VIII. Personnel. Bank will undertake background checks during the recruitment process of personnel involved in the provision of the services, subject to applicable laws, and require its personnel involved in the provision of services to undertake annual training on the aspects of the ISP applicable to the personnel’s job function.
IX. Physical Security. Bank will deploy perimeter security such as barrier access controls around its facilities processing or storing Customer Data. The ISP will include (i) procedures for validating visitor identity and authorization to enter the premises, which may include identification checks, issuance of identification badges and recording of entry purpose of visit and (ii) physical security policies for personnel, such as a “clean desk” policy. In accordance with its ISP and applicable law, Bank will install closed circuit television (“CCTV”) systems and CCTV recording systems to monitor and record access to controlled areas, such as data centers and server rooms.
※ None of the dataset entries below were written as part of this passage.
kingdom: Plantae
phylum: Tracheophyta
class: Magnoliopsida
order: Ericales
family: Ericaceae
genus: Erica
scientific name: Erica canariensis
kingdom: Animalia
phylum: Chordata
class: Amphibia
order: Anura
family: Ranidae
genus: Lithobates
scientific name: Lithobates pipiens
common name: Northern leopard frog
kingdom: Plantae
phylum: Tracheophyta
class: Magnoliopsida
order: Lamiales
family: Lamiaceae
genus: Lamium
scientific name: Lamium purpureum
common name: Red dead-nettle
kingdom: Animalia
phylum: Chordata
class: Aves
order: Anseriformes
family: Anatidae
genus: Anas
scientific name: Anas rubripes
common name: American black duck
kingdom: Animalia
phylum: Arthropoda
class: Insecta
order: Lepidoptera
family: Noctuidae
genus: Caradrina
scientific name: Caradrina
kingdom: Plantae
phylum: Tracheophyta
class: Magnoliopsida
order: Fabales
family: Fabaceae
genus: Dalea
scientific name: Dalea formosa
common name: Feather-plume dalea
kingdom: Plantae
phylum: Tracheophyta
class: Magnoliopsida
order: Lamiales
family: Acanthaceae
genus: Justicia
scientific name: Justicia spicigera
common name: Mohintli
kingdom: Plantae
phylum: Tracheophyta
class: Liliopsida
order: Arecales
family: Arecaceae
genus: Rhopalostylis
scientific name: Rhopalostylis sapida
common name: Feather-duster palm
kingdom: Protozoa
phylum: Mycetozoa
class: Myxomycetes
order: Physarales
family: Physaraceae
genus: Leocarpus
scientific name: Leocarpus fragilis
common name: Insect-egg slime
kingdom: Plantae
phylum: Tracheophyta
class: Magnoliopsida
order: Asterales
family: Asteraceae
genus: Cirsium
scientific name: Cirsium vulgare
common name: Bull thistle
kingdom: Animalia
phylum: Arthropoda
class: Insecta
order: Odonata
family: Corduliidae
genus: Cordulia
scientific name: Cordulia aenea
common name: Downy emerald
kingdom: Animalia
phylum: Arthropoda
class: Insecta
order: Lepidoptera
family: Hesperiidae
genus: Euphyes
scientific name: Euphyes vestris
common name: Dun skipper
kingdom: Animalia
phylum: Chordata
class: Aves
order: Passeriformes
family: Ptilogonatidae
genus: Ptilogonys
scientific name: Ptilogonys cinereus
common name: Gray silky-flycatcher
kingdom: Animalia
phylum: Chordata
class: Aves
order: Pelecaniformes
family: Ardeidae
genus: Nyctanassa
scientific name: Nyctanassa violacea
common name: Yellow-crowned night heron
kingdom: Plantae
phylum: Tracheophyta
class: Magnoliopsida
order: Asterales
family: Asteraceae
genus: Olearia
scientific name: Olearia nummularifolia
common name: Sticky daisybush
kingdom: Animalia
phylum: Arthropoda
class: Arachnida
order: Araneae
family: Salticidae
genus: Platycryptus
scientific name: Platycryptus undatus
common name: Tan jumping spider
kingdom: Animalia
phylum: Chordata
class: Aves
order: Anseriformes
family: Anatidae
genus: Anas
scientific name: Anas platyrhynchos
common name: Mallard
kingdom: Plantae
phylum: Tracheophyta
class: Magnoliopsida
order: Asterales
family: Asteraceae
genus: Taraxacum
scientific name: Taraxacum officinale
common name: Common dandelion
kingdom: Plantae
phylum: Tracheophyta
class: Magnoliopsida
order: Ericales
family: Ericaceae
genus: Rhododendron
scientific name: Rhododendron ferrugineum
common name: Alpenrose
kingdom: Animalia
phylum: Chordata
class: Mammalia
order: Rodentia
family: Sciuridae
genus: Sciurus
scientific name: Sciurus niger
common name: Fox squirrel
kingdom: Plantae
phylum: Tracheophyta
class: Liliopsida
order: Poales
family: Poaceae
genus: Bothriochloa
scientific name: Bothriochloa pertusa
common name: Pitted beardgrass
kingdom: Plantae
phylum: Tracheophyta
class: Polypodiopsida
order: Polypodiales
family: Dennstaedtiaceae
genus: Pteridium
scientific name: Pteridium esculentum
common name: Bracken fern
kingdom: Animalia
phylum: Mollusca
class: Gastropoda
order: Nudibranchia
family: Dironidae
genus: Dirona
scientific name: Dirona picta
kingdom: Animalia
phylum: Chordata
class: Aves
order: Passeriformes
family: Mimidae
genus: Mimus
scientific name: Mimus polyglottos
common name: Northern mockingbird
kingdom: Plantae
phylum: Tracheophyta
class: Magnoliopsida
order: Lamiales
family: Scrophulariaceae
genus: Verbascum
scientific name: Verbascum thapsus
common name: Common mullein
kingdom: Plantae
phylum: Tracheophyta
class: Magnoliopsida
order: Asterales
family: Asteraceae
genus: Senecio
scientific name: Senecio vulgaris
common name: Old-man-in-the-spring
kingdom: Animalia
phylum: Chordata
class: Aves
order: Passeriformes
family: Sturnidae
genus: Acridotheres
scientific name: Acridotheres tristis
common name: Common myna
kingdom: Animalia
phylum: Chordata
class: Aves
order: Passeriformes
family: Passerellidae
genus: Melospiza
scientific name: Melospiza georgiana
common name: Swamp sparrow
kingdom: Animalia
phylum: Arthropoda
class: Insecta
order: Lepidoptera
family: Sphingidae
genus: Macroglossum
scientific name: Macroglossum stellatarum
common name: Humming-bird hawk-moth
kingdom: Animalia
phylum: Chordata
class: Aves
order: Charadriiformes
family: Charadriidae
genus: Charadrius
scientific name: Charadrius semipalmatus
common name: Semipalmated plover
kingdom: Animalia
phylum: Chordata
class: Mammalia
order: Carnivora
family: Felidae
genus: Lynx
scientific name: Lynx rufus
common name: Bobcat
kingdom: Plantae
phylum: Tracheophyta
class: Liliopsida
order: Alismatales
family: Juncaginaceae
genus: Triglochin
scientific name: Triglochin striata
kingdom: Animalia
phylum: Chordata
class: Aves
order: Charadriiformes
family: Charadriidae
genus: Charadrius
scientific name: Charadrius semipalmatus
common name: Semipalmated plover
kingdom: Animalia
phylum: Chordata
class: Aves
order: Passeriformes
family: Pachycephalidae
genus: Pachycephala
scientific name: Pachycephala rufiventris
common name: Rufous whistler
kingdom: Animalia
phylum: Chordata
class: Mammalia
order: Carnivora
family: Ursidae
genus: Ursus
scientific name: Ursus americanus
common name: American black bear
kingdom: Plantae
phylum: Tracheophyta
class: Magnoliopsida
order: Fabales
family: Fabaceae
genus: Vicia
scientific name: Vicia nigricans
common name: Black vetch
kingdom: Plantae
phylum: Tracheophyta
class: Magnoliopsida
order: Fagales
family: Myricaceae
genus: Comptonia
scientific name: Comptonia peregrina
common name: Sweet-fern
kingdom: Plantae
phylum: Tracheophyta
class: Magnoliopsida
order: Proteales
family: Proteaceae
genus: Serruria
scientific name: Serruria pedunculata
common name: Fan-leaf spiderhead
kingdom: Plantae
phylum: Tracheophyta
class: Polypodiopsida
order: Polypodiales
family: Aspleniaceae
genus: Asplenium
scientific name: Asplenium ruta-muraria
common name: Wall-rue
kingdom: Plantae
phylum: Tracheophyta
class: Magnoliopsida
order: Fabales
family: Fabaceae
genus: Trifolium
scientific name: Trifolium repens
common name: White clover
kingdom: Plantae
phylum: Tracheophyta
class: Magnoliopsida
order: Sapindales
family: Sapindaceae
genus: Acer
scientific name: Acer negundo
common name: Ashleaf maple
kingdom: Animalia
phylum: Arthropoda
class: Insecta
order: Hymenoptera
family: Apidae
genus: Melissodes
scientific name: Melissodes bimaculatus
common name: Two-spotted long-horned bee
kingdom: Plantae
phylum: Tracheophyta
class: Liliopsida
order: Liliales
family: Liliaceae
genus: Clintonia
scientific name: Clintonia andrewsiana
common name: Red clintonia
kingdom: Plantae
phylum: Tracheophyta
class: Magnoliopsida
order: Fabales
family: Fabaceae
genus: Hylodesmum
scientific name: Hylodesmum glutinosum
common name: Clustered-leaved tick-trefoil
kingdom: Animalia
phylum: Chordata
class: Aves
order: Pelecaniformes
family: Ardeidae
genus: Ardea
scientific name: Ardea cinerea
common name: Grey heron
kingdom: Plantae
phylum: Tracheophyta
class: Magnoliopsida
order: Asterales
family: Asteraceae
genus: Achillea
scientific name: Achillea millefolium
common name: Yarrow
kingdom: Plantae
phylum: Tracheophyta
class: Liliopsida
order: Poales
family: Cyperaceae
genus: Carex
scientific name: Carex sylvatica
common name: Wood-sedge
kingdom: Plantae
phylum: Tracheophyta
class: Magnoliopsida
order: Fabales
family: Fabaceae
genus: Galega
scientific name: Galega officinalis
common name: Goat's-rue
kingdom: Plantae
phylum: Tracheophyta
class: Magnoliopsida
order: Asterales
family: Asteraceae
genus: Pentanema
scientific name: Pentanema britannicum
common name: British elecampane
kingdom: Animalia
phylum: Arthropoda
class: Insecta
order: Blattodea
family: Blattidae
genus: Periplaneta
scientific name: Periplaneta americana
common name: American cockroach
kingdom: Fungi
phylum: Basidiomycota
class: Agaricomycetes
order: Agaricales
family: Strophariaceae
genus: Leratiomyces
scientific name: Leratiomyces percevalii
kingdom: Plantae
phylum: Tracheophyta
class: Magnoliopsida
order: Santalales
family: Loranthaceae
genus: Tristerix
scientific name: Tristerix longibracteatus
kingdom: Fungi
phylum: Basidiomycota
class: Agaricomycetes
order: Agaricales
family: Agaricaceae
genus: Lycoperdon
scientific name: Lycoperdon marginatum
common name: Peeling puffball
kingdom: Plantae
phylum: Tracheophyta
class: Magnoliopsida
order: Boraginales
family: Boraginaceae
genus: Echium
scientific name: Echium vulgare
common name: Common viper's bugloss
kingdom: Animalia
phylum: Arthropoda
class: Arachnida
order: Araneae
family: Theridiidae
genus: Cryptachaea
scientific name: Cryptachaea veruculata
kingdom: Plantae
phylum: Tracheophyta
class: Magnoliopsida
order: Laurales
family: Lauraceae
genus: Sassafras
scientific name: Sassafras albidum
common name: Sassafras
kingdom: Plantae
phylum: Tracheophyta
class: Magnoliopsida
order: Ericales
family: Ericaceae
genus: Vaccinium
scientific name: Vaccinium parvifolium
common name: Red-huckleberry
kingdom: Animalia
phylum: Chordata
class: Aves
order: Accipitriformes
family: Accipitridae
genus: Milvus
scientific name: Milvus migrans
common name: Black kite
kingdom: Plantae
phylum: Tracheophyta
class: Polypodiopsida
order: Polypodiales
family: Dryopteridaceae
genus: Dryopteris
X. Subcontracting. Bank will implement a third party governance program designed to provide oversight over unaffiliated third parties used to provide the Services (“Subcontractors”).
BCP/DR. Bank will implement business continuity and disaster recovery plans designed to minimize interruptions of service and ensure recovery of systems and applications used to provide the services. Such plans shall cover the facilities, systems, applications and employees that are critical to the provision of the services, and will be tested at least annually to validate that the recovery strategies, requirements and protocols are viable and sustainable.